Vehicles equipped with the Off-Road Group (sales code AWL) include a separate set of BLD calibrations that are designed for Off-Road mode use while crawling over obstacles, during heavy articulation activity, split-friction surfaces and other conditions. These BLDs provide an alternative solution to locking differentials found on other vehicles by replacing the locking differential with the brake control hardware that is already in place on the vehicle. The same hardware used for Electronic Stability Control is used for Brake Lock Differentials.

Under normal conditions with the vehicle in Off-Road mode, for example, assume that the Electronically Controlled Coupling directs 148 ft. lbs. (200 Nm) of torque to the rear differential and each wheel receives an equal share, 74 ft. lbs. (100 Nm) of torque.

When wheel speeds are unequal across a given axle, the BLDs respond.
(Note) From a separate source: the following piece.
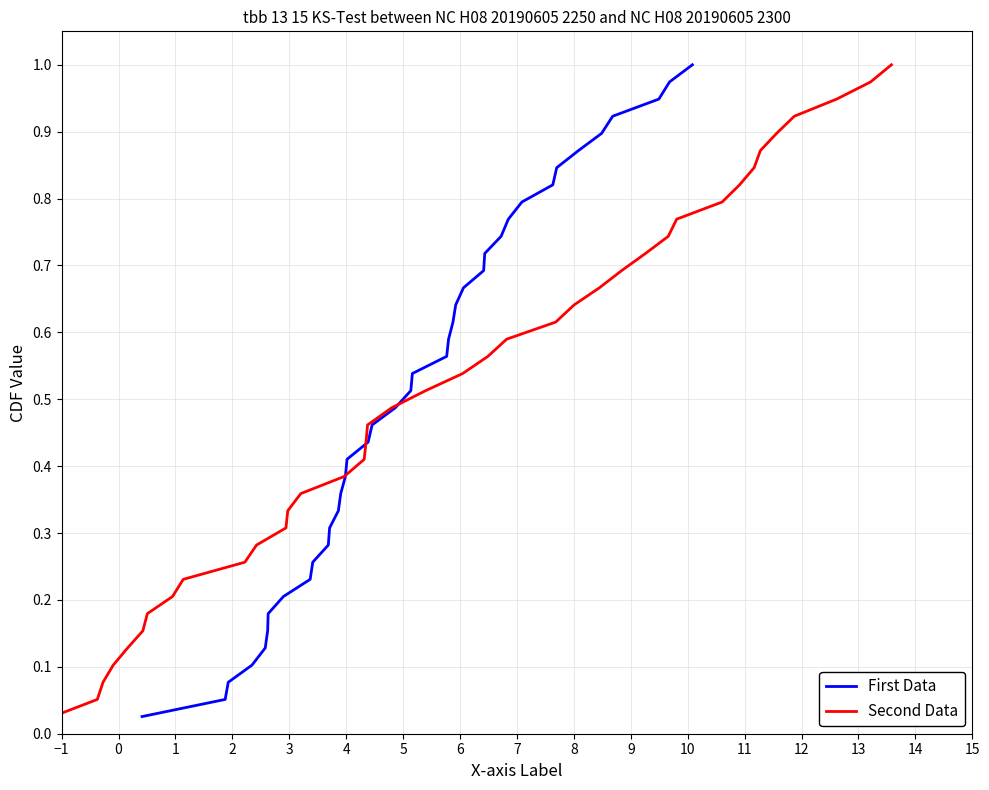

Between 0 and 12, which series saw the biggest shift?

First Data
In this example, the vehicle is crawling over rocky terrain and the vehicle experiences heavy axle articulation that suspends the right rear wheel in the air and the wheel spins. The open differential ports all 148 ft. lbs. (200 Nm) of torque to the wheel in the air.

The Antilock Brake Module (ABM) senses the right wheel is spinning faster than its mate on the opposite side of the rear axle and clamps the brake caliper on the spinning wheel to stop it from spinning and form a solid connection across the axle. If 74 ft. lbs. (100 Nm) of brake force is applied to stop the spinning wheel, an equal amount of torque is ported to the wheel with grip. This allows the vehicle to continue moving forward. The amount of torque the BLDs can send to the wheel with traction is dependent on the amount of torque the brake caliper can hold. The brakes are capable of holding the amount of torque used in this example.

HILL DESCENT CONTROL

Hill Descent Control (HDC) included on vehicles equipped with the Off-Road Group (sales code AWL) works automatically once the vehicle is in the Off-Road Mode and the transaxle selector is in Low or Reverse. A green icon will illuminate on the instrument cluster indicating that the HDC is operating. Should a driver decide to back down a hill, HDC will back the vehicle down at a controlled rate of speed. The system determines when the vehicle is on a grade or level terrain by input from the acceleration sensor located in the Dynamics Module. Grade Sensing logic built into it activates the brakes only when descending a hill; the driver does not need to turn it on or off.

As the vehicle crests a hill, the brakes will automatically begin to pulsate and adjust the brake pressure to maintain the vehicle at a set speed of 3 mph (5 km/h.) The vehicle speed can be lowered by applying the brake or raised by applying the accelerator pedal to provide a safe descent down a hill. Once the driver releases the brake or the throttle, vehicle speed will ramp up or down to the Hill Descent Control limit speed.